Configure an Oracle Database control to execute custom SQL statements on Oracle databases and create corresponding policy reports.
The statement you provide is like the control name that describes what it is and how it should be implemented in the environment. You'll also need to decide which category and sub-category the control belongs to. This is important because users can search and filter controls by category, they can also search by keywords in the statement.
Your control may apply to many technologies. In case the values for each technology is different then select each technology you're interested in individually and provide a rationale, statement and description for this control.
If you plan to use the same values for many technologies you only need to specify them once. Define your values in the "Default Values for Control Technologies" section first and then select the check box for each technology you want or click the Apply to All Technologies button. You'll see that the values get copied automatically to each technology that you select.
Enter a rationale statement describing how the control should be implemented for each technology.
Enter your SQL statement here. Only SELECT Statements are supported for this check.
Make sure you only use supported output data types when forming SQL statements. If you use an unsupported data type in the SQL statement, then the control posture will result in Error. To avoid this, use only supported data types.
Supported data types:
SMALLINT, INTEGER, NUMBER, DECIMAL, FLOAT, DOUBLE PRECISION, REAL, CHAR, VARCHAR, VARCHAR2, NCHAR, NVARCHAR2, INTERVAL YEAR TO MONTH, INTERVAL DAY TO SECOND, DATE, TIMESTAMP, TIMESTAMP WITH TIME ZONE, LONG, ROWID
DISTINCT, *(All), /* */ (comments), /*+ */(hint), Coulmn Alias, Table Alias, schema, table, view, WHERE, GROUP BY, ORDER BY, HAVING, INTERSECT, UNION, UNION ALL, LIKE, MINUS, select.. from.. select, ORDER BY, ASC, DESC
Describe your SQL statement here and it will appear in compliance policies and reports. You can also add your SQL statement to the description if you wish to view it in policies and reports.
Add remediation steps for this check.
We'll report the compliance status (Passed, Failed or Error) for each control instance in your compliance reports and on your PC dashboard. The status Error is returned in cases where errors occurred during control evaluation. This means the control was not tested for compliance.

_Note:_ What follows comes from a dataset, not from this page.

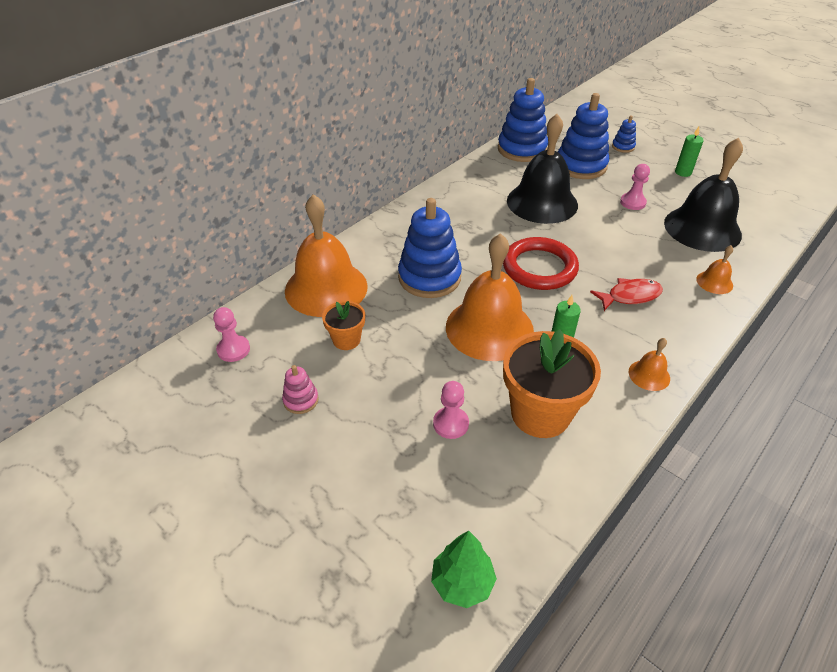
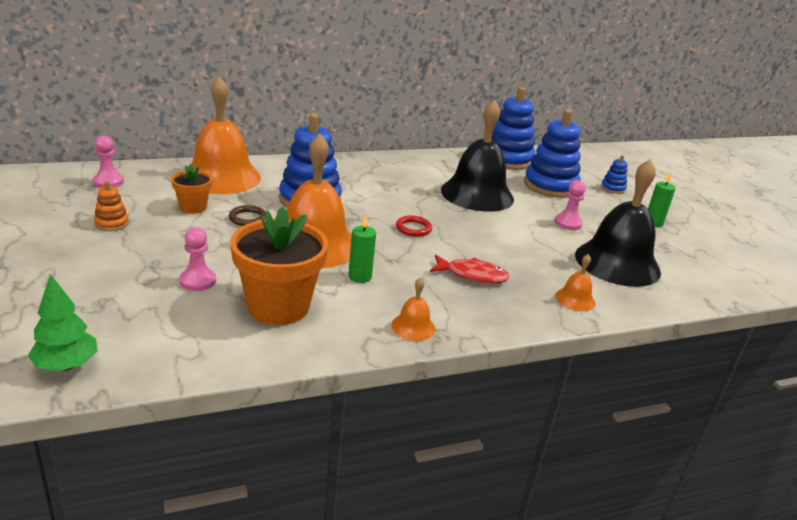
camera: 25 degrees right, 15 degrees down
pink stacking toy [282,365,319,414] -> orange stacking toy [94,181,129,231]
red ring [503,237,579,290] -> red ring [396,215,432,237], size x0.47
none -> brown ring [229,205,266,226]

If you do not want to see the Error status then you can ignore these errors and set their status to Pass or Fail. This will reflect in your reports accordingly.
Add up to 10 references for the control. These may be references to internal policies, documents and web sites. For each reference, enter a description, a URL or both. When providing a URL, you must start the URL with http://, https:// or ftp://. For example, enter http://www.qualys.com to link to the Qualys web site. Once added users have the option to include references in policy reports..
We'll return a maximum of 5000 rows. You can lower this limit in the compliance option profile.
We'll return a maximum of 30 columns. This is not configurable.